The system works tolerably well because there is tangible evidence of any “offending material” in the form of reels of film or videotape, audiotapes of radio broadcasts, and floppy disk or CD-ROM games and, because potentially objectionable content has already been filtered out by the censorship system. In the case of the internet, this process can already be effectively mimicked by filtering and parental control software such as CYBERsitter, SurfWatch, Net Nanny, Rated-PG, X-Stop, Cyber Snoop, and Cyber Patrol—just a few of the alternatives which render internet regulation unnecessary, as long as parents are prepared to accept responsibility for limiting their children’s access to the net.

But let’s assume, adopting the position of the fundamentalist Right, that these software safeguards are only partly effective and that “harmful” material slips through. Only a tiny fraction of internet content is stored on local (ie Australian) servers. What can the ABA do about a complaint concerning “offensive” content on a web server in the US, or Italy, or Japan? What kind of response is the offended web surfer likely to get from a foreign content producer or ISP? Incredulity? Derision?

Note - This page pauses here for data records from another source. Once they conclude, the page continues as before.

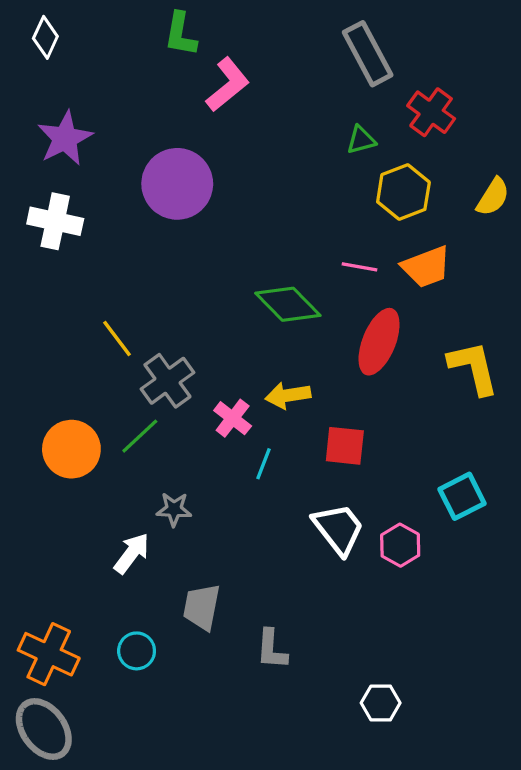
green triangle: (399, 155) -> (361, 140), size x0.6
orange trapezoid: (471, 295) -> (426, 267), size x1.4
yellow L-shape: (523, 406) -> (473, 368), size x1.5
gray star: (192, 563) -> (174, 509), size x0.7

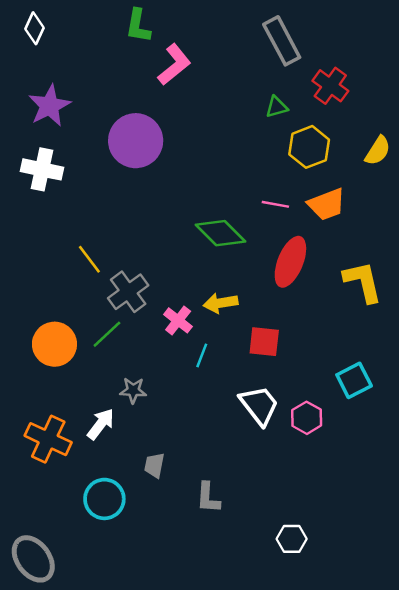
gray trapezoid: (202, 607) -> (154, 465), size x0.7
cyan circle: (137, 651) -> (104, 499), size x1.4
orange cross: (49, 654) -> (48, 439), moved

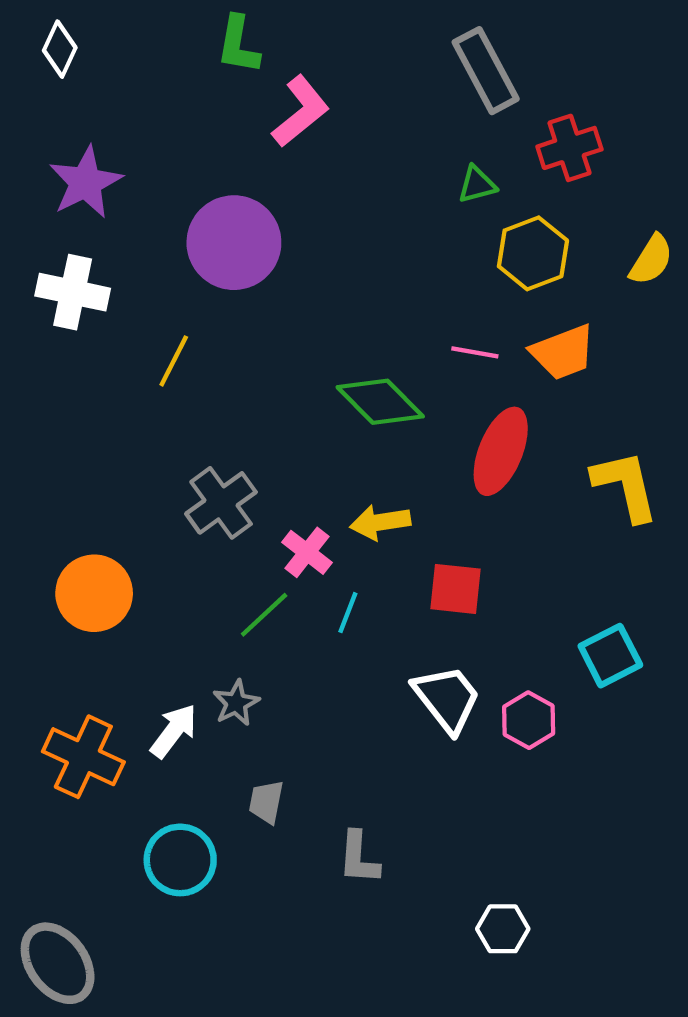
red cross: (330, 86) -> (569, 148), turned 36
yellow line: (89, 259) -> (174, 361), moved, turned 64
green line: (107, 334) -> (264, 615), moved
gray star: (133, 390) -> (236, 703), moved, turned -30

And so much of the content is ephemeral anyway: chat sessions exist only in real time, web sites appear and disappear, e-mail and Usenet news is stored only temporarily on an ISP’s server. Internet content resembles, as much as anything, telephone conversations and facsimile transmissions. In a sense this is the core of the problem: the “regulatory framework” attempts to impose a broadcast metaphor on what are essentially telecommunications carriers. They may as well attempt to control the air Australians breathe or the water we drink.

The whole idea of regulation is so divorced from reality that it is difficult to explain why it is being proposed. Put to one side the government’s duplicity in not admitting that regulation is largely unnecessary; perhaps the legislation is a cynical attempt to appease Senator Brian Harradine, the Lyons Group and other conservative elements in the Liberal party, put forward in the knowledge that it is unworkable and will inevitably fail.

Alternatively, could it be that Australian politicians are profoundly unaware of digital culture and the way it is reshaping our world? That this lack of understanding is not restricted to federal politicians becomes depressingly obvious when you observe in NSW the Carr government’s tubthumping about internet pornography while they shovel computers into state schools and hook them up to the net without making any real provision for teacher training.

Ultimately, it is not this whacky censorship sideshow that is truly dispiriting. It is that at a time when we need to formulate an imaginative and courageous response to the radical social and economic transformation about to be wrought by the internet, our politicians are jockeying for position like amateurs at a provincial racetrack. Which horse do you bet on when the only starters are confusion, dishonesty, cynicism, stupidity and ignorance?